I will often include some writing component. Often a list. In my current Art 1 project students had to list 5 possible alphabet themes for an illustration project. They then had to create a list of 26 thing within a final theme to create their alphabet from. So a food theme would include 26 edible items.
Another way I incorporate writing is "Art Quote Monday." I do weekly writing with my students where they respond to an art quote with their interpretation of what is meant by the quote. What is the quote trying to say or teach? I do not correct their writing but I have 3 students share their responses, and I add my own idea into the mix, but let them know that there is no "right" answer. I tell them that the important point is to read, think, interpret, and write.
I do this each and every week that we have a full week of school. This takes about 5 minutes every Monday, and reinforces reading, writing, and problem solving skills that are very important.

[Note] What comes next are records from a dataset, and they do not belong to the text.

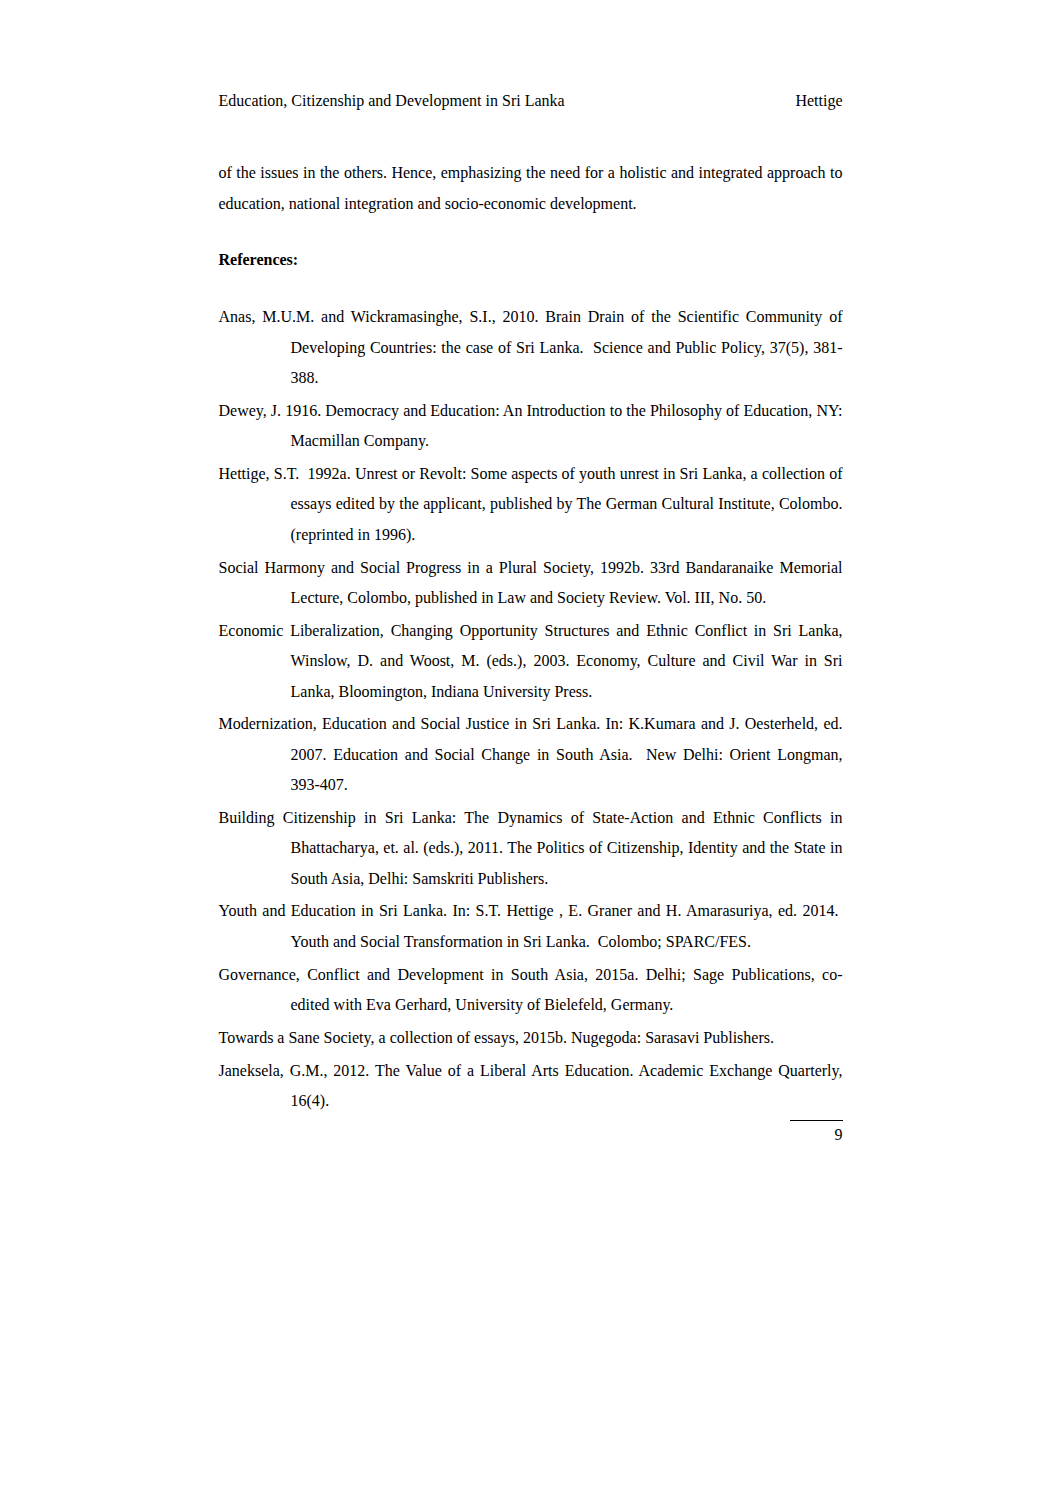Education, Citizenship and Development in Sri Lanka Hettige
of the issues in the others. Hence, emphasizing the need for a holistic and integrated approach to education, national integration and socio-economic development.
References:
Anas, M.U.M. and Wickramasinghe, S.I., 2010. Brain Drain of the Scientific Community of Developing Countries: the case of Sri Lanka. Science and Public Policy, 37(5), 381-388.
Dewey, J. 1916. Democracy and Education: An Introduction to the Philosophy of Education, NY: Macmillan Company.
Hettige, S.T. 1992a. Unrest or Revolt: Some aspects of youth unrest in Sri Lanka, a collection of essays edited by the applicant, published by The German Cultural Institute, Colombo. (reprinted in 1996).
Social Harmony and Social Progress in a Plural Society, 1992b. 33rd Bandaranaike Memorial Lecture, Colombo, published in Law and Society Review. Vol. III, No. 50.
Economic Liberalization, Changing Opportunity Structures and Ethnic Conflict in Sri Lanka, Winslow, D. and Woost, M. (eds.), 2003. Economy, Culture and Civil War in Sri Lanka, Bloomington, Indiana University Press.
Modernization, Education and Social Justice in Sri Lanka. In: K.Kumara and J. Oesterheld, ed. 2007. Education and Social Change in South Asia. New Delhi: Orient Longman, 393-407.
Building Citizenship in Sri Lanka: The Dynamics of State-Action and Ethnic Conflicts in Bhattacharya, et. al. (eds.), 2011. The Politics of Citizenship, Identity and the State in South Asia, Delhi: Samskriti Publishers.
Youth and Education in Sri Lanka. In: S.T. Hettige , E. Graner and H. Amarasuriya, ed. 2014. Youth and Social Transformation in Sri Lanka. Colombo; SPARC/FES.
Governance, Conflict and Development in South Asia, 2015a. Delhi; Sage Publications, co-edited with Eva Gerhard, University of Bielefeld, Germany.
Towards a Sane Society, a collection of essays, 2015b. Nugegoda: Sarasavi Publishers.
Janeksela, G.M., 2012. The Value of a Liberal Arts Education. Academic Exchange Quarterly, 16(4).
9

Later in the year we create posters based on quotes they picked from a bucket. I put in enough so no 2 kids would have the same quote. They are allowed to pick 2 quotes and put back one. They are given another 5 minutes to trade. They write down their interpretation of the quote, use their cell phones to do a little research, and then they begin to sketch ideas which will become final projects. DETAILS HERE
When I need a sub plan for my students I often choose a video related to the art history component of our current project. While students watch, they need to write 20 facts about what they have seen, heard, or observed. I let them know that 1 and 2 word answers are not acceptable and they need to write in statements or sentences. At the end they need to summarize what they saw. These are simple things we can do that encourage student reading, comprehension, and writing.
Every year students have to do a short research paper for a grade. Here's my packet:
"The dead have come to life again! You'd think the government would be on high alert, schools would be closed, and there would be chaos everywhere... but no. Unlike pop-culture zombie movies, these dead folks are just as normal as they ever were, except partially decayed, but all-in-all, the same... Your art teacher, apparently a zombie sympathizer, has decided that this is the perfect opportunity for you to actually go out and meet a famous artist and interview them instead of writing a boring research paper..."
HERE is one more blog post on this topic, but my last comment is this... by implementing core content connections in all your lessons you do lose a tiny bit of art production time. But I have to say from experience that the quality of the work is higher when students take the time to read, think, write, and plan their work. Sometimes the desire to jump in and create can lead to the thought that these "extras" like writing and exploring core content connections is robbing us of production time, but I'd argue it enriches it.